Published October 20, 2017 This content is archived.
National Chemistry Week starts on Oct. 22 this year, and to celebrate, kids across the country will grab beakers and begin growing crystals from a nontoxic chemical called aluminum potassium sulfate.
It’s all part of the U.S. Crystal Growing Competition. Now in its fourth year, the event challenges K-12 students and teachers to grow the biggest, highest-quality crystal. Winners receive prizes of up to $200.
“It’s going to be a lot of fun,” says contest founder Jason Benedict, associate professor of chemistry in the UB College of Arts and Sciences. “We’re really excited because the contest has basically doubled in size since last year.”
More than 160 teams have requested materials for 2017 — up from about 90 last year and 40 in 2014, the contest’s inaugural year. The 160 teams this year will include about 4,000 participants, as many teams include entire K-12 classes.
Benedict runs the competition with regional coordinators from the University of Central Florida, Georgetown University and Texas A&M University. UB students also help.
“I like how easy it is for younger students to get in on this. It’s a simple way to get them into science,” UB chemistry PhD candidate Eric Sylvester said earlier this week as he unfolded a mountain of postal boxes that will be used to ship free crystal-growing materials to participants.
A good aluminum potassium sulfate crystal is colorless, transparent and octahedral (meaning it has eight primary sides), and in past years, perfection in these areas made a winner.
Judges will be looking for these traits again in the contest’s “Best Overall” and “Highest Quality” crystal categories.
But a new prize class for 2017 adds a twist: Judges will also be picking the “Coolest Crystal.”
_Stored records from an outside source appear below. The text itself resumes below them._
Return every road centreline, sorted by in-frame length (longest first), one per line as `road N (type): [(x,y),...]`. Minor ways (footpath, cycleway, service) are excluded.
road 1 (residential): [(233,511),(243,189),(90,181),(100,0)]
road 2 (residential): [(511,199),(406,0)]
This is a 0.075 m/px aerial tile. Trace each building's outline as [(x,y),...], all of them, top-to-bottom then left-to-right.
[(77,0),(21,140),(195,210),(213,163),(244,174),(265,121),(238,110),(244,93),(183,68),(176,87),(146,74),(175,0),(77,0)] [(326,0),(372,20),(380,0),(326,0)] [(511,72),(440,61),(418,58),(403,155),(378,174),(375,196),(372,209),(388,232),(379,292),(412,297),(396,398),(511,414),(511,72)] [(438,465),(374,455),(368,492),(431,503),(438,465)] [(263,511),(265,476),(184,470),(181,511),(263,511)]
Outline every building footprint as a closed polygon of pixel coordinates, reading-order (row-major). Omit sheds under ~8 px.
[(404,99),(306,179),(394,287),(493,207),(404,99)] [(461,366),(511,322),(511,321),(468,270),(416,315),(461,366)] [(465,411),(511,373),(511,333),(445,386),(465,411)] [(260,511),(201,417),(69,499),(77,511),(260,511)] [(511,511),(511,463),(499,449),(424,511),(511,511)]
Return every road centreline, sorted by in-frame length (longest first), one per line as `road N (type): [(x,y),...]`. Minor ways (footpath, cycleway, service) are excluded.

For participants, this can mean growing a funky-shaped crystal, trapping an object inside a crystal, or coloring crystals using dye or metal salts, or otherwise adding a creative flourish.
According to the contest’s official 2017 handbook, “Judges will consider originality, aesthetics and difficulty when determining the Coolest Crystal!”
Aluminum potassium sulfate, also called alum, is a nontoxic chemical used in water purification.
Students will grow crystals by dissolving powdered alum into water, then letting the water evaporate slowly. This causes the compound to emerge from the solution and slowly form a crystal.
The trick to growing a superb crystal is fine-tuning the evaporation rate: Let the water disappear too slowly, and the crystal will grow very slowly. Go too fast, and too much of the compound will crystallize, leading to imperfections called “occlusions,” or even to multiple crystals forming instead of a single large one.
Of course, these weird, imperfect crystals could be “Coolest Crystal” winners this year. Who knows?
The contest is sponsored by the American Crystallographic Association, the UB Department of Chemistry, the Western New York section of the American Chemical Society, Bruker, The Cambridge Crystallographic Data Centre, Krackeler Scientific Inc., the National Science Foundation and Ward’s Science.
Along with free crystal-growing supplies, all entrants will receive National Chemistry Week swag — including a pencil, pin and temporary tattoos — supplied by the American Chemical Society.